On the afternoon of New Year’s Eve, I went downtown to the Apple store in the mall. Unremarkable event, except that I have not ventured downtown alone since my quintuple bypass two years ago. I’d been trying to buy an iPad for a couple of days, but the 3 different Apple-authorized resellers in my end of town had been sold out of the model I wanted since Christmas. So off I went on the streetcar, an easy ride from my front door to the front door of the mall.

I arrived after 25-minute ride to the mall and took the escalator up to the Apple store on the next level. The mall, incredibly busy with throngs of people, was looking more like it was Christmas Eve, not New Year’s Eve. The Apple store was as crowded as I have ever seen it. Every computer station was occupied, and all the sales associates, dressed in festive red t-shirts, were engaged. The Genius desk at the back of the store appeared to be jammed, but it was hard to tell because there were so many bodies between me and the back wall.

Suddenly a young sales associate indicated that he was free.
“How may I help you?” he asked.
“I want to buy an 16GB WiFi iPad.”
“Certainly,” he said, and turned and reached up on the wall behind him and pulled down an iPad box. The wall was lined with iPad boxes, I noticed.
He did not try to upsell me.
“I also want a case for the iPad.”
He turned and opened a lower cupboard, and pulled out a box containing the case.

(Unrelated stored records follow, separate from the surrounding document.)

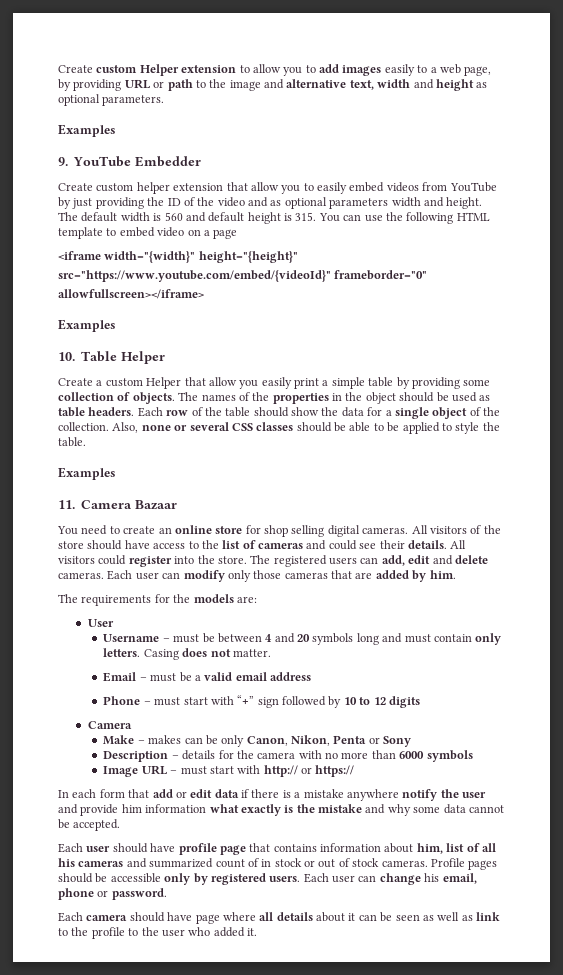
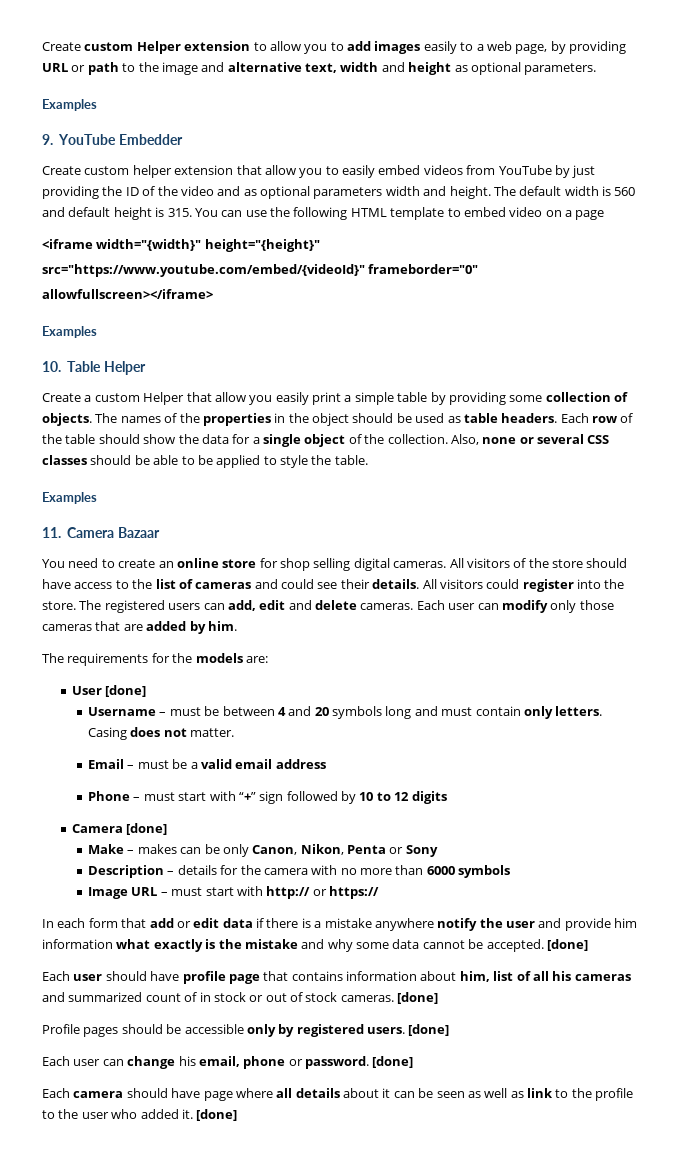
(114, 623) none -> [105,685,147,697] [done]
(132, 725) none -> [126,823,168,835] [done]
(121, 825) none -> [546,939,588,951] [done]
(428, 863) none -> [397,992,439,1004] [done] //
(301, 879) none -> [408,1024,450,1036] [done] //
(167, 894) none -> [372,1056,414,1068] [done]
(257, 932) none -> [196,1109,238,1121] [done]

“Will there be anything else?”
“That’s it,” I said.
“Would you like to take out a subscription to me.com?”
“I already have one,” I said.
An iPhone suddenly appeared out of his pocket.
We were still standing in the middle of the store.
I handed him my VISA card and he swiped it through a card reader that was affixed to his iPhone.
He handed me the phone and asked me to sign my name on its screen using my fingertip.
“Your receipt will be in your me.com inbox in a moment.”
He slipped the two boxes into an Apple bag.
“A pleasure doing business with you,” I said as I shook his hand.
Five minutes later I boarded the streetcar for the trip home. I hadn’t stood in a lineup and no paper had changed hands.
I’d been in the mall exactly 7 minutes.